The Final Type of SMB: The Subsidiary of a Large Enterprise


Last week I attempted to further segment the SMB market. It turned out to be my most popular post, so I guess the topic is of some interest to the public… A clever comment made by my friend Philip Lay reminded me of one type of SMB company I forgot: the subsidiary—a company for which a majority of the voting stock is owned by another company.

For many businesses, selling to subsidiaries of large enterprises is the ultimate prize, the golden trophy. See how proud Microsoft is, as one example… There are several reasons for this desire:

  • The brand impact… selling to a subsidiary of Chevron or to Chevron itself looks the same on your customer list. Companies that sell to SMBs are always starving for brands that people actually recognize on their customers’ list.

  • Follow the money… owners of SMB companies often spend their life savings on major purchases, which makes the decision hard and emotional. Subsidiaries, just like large enterprises, will have a dedicated budget, which makes the process easier.

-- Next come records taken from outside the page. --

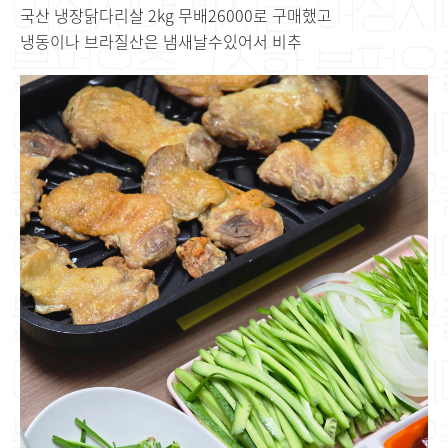
국산 냉장닭다리살 2kg 무배26000로 구매했고
냉동이나 브라질산은 냄새날수있어서 비추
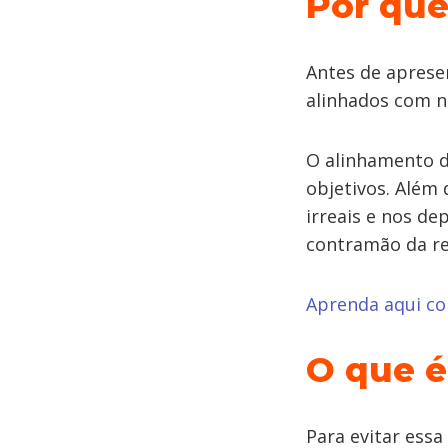
Por que
Antes de apresen
alinhados com n
O alinhamento d
objetivos. Além 
irreais e nos d
contramão da re
Aprenda aqui co
O que 
Para evitar ess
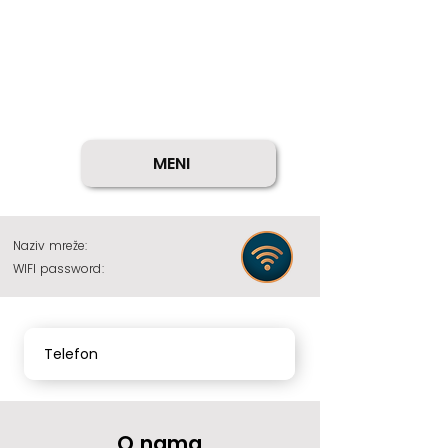
MENI
Naziv mreže:
WIFI password:
Telefon
O nama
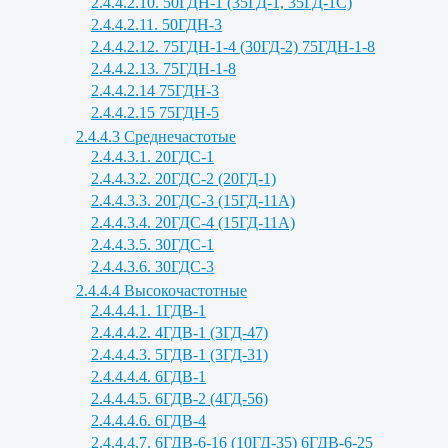
2.4.4.2.10. 50ГДН-1 (35ГД-1, 35ГД-1С)
2.4.4.2.11. 50ГДН-3
2.4.4.2.12. 75ГДН-1-4 (30ГД-2) 75ГДН-1-8
2.4.4.2.13. 75ГДН-1-8
2.4.4.2.14 75ГДН-3
2.4.4.2.15 75ГДН-5
2.4.4.3 Среднечастотые
2.4.4.3.1. 20ГДС-1
2.4.4.3.2. 20ГДС-2 (20ГД-1)
2.4.4.3.3. 20ГДС-3 (15ГД-11А)
2.4.4.3.4. 20ГДС-4 (15ГД-11А)
2.4.4.3.5. 30ГДС-1
2.4.4.3.6. 30ГДС-3
2.4.4.4 Высокочастотные
2.4.4.4.1. 1ГДВ-1
2.4.4.4.2. 4ГДВ-1 (3ГД-47)
2.4.4.4.3. 5ГДВ-1 (3ГД-31)
2.4.4.4.4. 6ГДВ-1
2.4.4.4.5. 6ГДВ-2 (4ГД-56)
2.4.4.4.6. 6ГДВ-4
2.4.4.4.7. 6ГДВ-6-16 (10ГД-35) 6ГДВ-6-25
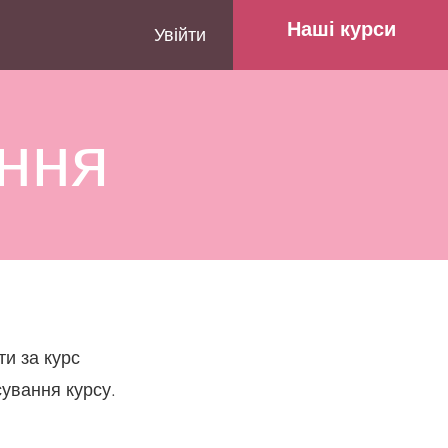
Наші курси
Увійти
ння
ти за курс
сування курсу.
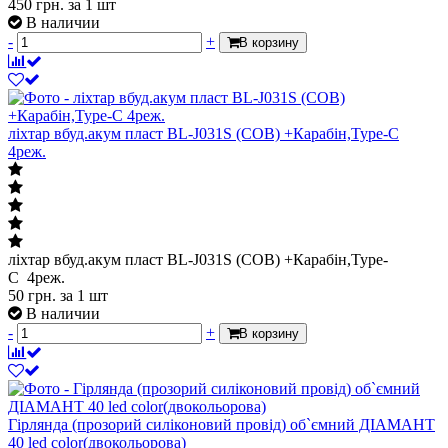
450
грн.
за 1 шт
В наличии
-
+
В корзину
ліхтар вбуд.акум пласт BL-J031S (COB) +Карабін,Type-C
4реж.
ліхтар вбуд.акум пласт BL-J031S (COB) +Карабін,Type-
C 4реж.
50
грн.
за 1 шт
В наличии
-
+
В корзину
Гірлянда (прозорий силіконовий провід) об`ємний ДІАМАНТ
40 led color(двокольорова)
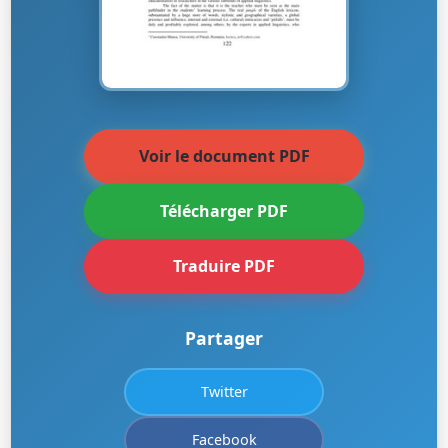
Voir le document PDF
Télécharger PDF
Traduire PDF
Partager
Twitter
Facebook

  • The promise… one can’t avoid developing the dream of selling to the other 7,987 subsidiaries of a large enterprise, not to mention the ultimate dream—penetrate to the large enterprise from below. Sneaky…

These are all very good reasons (the first two more so than the last) to add subsidiaries into your marketing plan. But before you do, here are some things to know about this beast.

Subsidiary is like an adult brain trapped in a child’s body… Unlike the independent SMB, they have to adhere to cretin corporate rules, most commonly HR rules and branding rules. The level of independence of the subsidiary is critical: if you sell software and they can’t make IT decisions on their own, you have just tripled the length of the sales process and cut the success rate in half… You will be surprised that some would not even let you put their name on your website and will explain at length some global marketing rules. So, make a point during your first meeting to understand the level of authority the subsidiary has. It will help you plan your sales cycle better and prevent the usage of the famous negotiation excuse: “we have to check with corporate” just when you think you agreed on a price…. The only upside is the chance to get to know the corporate decision makers and perhaps get a foot in the door for other subsidiaries.

Another thing to keep in mind is culture. Don’t expect to meet the father of the Italian family mentioned in the SMB post: you will meet an organized management team just like in a large company. They will often form comities to evaluate your product and hire a consultant to write (OK, to copy from his previous gig) a long RFP. Don’t be surprised if you are asked to provide a different level of service (like 24/7 service): there is a feeling of entitlement in many subs, and part of it is to ask for the best…

So, what’s the net? If subsidiaries are part of your strategy, spend time asking yourself why. If it is for the brand recognition, make sure at an early stage that you can use their name on a press release or a web site. If it is for the network, make sure that decisions are made centrally for your area. Make sure you map the level of authority early on and, if you give anything (say a special discount), try to secure something in return (like a testimonial).

What’s to remember?

Pros—brand, money, potential future business.

Cons—long sales process, more demanding, lower profit, unclear decision making process.